**Text block**.
▽
Timeline: Key dates and milestones in the S&P 500's history
Standard & Poor's, initially known as the Standard Statistics Company, created its first stock market index in 1923. It consisted of the stocks of 233 companies and was computed weekly.
Three years later, it developed a 90-stock composite price index computed daily. That was expanded over the years.
On March 4, 1957, the Standard & Poor's 500 was introduced.
The S&P 500 index has became synonymous with the term "U.S. stock market." It is one of the leading benchmarks for the market, even though others, including the Russell and Wilshire indexes, are broader measures of the market. Still, investors use the S&P 500 as the main index to measure their portfolios' performance, with roughly $5.6 trillion benchmarked to the S&P 500.
The S&P's 500 companies represent the U.S. market more broadly than the Dow Jones industrial average, which includes the stocks of only 30 companies.
American Telephone and Telegraph was the heaviest-weighted stock in the index in 1957. The company, now known as AT&T , is the 11th-largest company in the S&P 500 index.
Today the S&P 500 index has a total market cap of about $14.96 trillion. Sixty-nine of the 500 original companies remain in the S&P 500 today.
Below are some key dates and milestones in the history of the S&P 500.
1923: Standard Statistics Company, as S&P was formerly known, develops its first stock market index consisting of the stocks of 233 U.S. companies, computed weekly.
△
**Information**.
▽
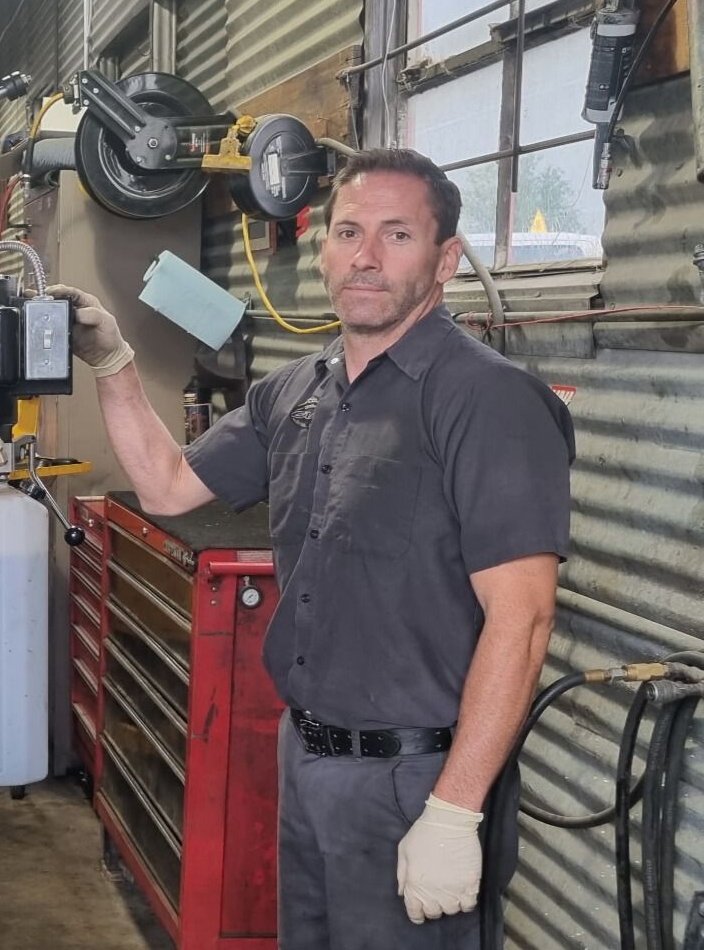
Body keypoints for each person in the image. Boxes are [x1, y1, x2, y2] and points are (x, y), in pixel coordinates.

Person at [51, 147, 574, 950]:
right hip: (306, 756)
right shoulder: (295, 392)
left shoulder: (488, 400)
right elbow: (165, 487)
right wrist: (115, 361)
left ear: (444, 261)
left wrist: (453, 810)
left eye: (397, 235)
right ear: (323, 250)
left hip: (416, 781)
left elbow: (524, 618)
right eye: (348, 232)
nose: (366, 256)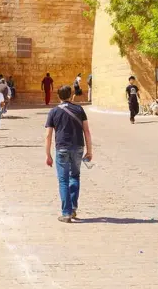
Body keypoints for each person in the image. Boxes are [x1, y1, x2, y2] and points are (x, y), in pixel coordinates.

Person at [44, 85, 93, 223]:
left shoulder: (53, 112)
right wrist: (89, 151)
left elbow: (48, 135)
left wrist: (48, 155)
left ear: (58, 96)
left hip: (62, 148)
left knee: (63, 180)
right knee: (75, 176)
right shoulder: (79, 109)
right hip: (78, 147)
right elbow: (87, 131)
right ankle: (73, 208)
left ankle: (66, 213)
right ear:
△
**Apply what you read**.
(A) In the S&P 500 history, on what date was the Standard & Poor's 500 introduced?
(B) Which stock market indexes other than the S&P 500 does the S&P 500 history mention by name?
(C) Carry the S&P 500 history forward from its last sentence.
The records have nothing to do with this.

**Task responses**.
(A) March 4, 1957.

(B) The Russell indexes, the Wilshire indexes, and the Dow Jones industrial average.

(C)
1926: Standard Statistics creates a 90-stock composite price index, computed daily.
March 4, 1957: The Standard & Poor's 500 index is introduced, tracking the performance of the stocks of 500 leading U.S. companies. With a total market capitalization of $172 billion, the S&P 500 followed the performance of 425 industrial, 15 rail and 60 utility stocks.
1958: S&P 500 ends the year up 38.06 percent, its best year in terms of percentage gain.
June 4, 1968: S&P 500 closes above 100 for the first time.
August 31, 1976: Vanguard introduces the first retail index mutual fund, the Vanguard First Index Investment Trust, which tracks the S&P 500, allowing individual investors for the first time to buy into the broad market with a single purchase. The fund, now known as the Vanguard 500 Index Fund , has $125 billion in assets.
April 21, 1982: The Chicago Mercantile Exchange begins trading futures based on the S&P 500.
July 1, 1983: Options contracts based on the S&P 500 index begin trading on the Chicago Board Options Exchange.
Oct 19, 1987: S&P 500 registers its worst daily percentage loss, falling 20.47 percent. The one-day crash, known as "Black Monday," was blamed on program trading and those using a hedging strategy known as portfolio insurance. Despite the losses, the S&P 500 still ended up that year.
January 22, 1993: State Street's Standard & Poor's Depositary Receipts, or the SPDR S&P 500 , an exchange-traded fund (ETF) that tracks the S&P 500's performance, begins trading on the American Stock Exchange. It was the first ETF to trade in the United States. The first SPDR and the many variations that followed are commonly referred to as the "spiders." The fund currently has about $133.8 billion in assets, making it the largest exchange-traded fund in terms of assets.
September 9, 1997: CME introduces the S&P E-mini futures, which is valued at $50 multiplied by the price of the S&P 500, or one-fifth of the size of the "big" S&P futures contract. It has since become the most heavily traded futures contract on the CME.
February 2, 1998: S&P 500 closes above 1,000 for the first time.
March 24, 2000: The S&P 500 index reaches an all-time intraday high of 1,552.87 during the dot-com bubble.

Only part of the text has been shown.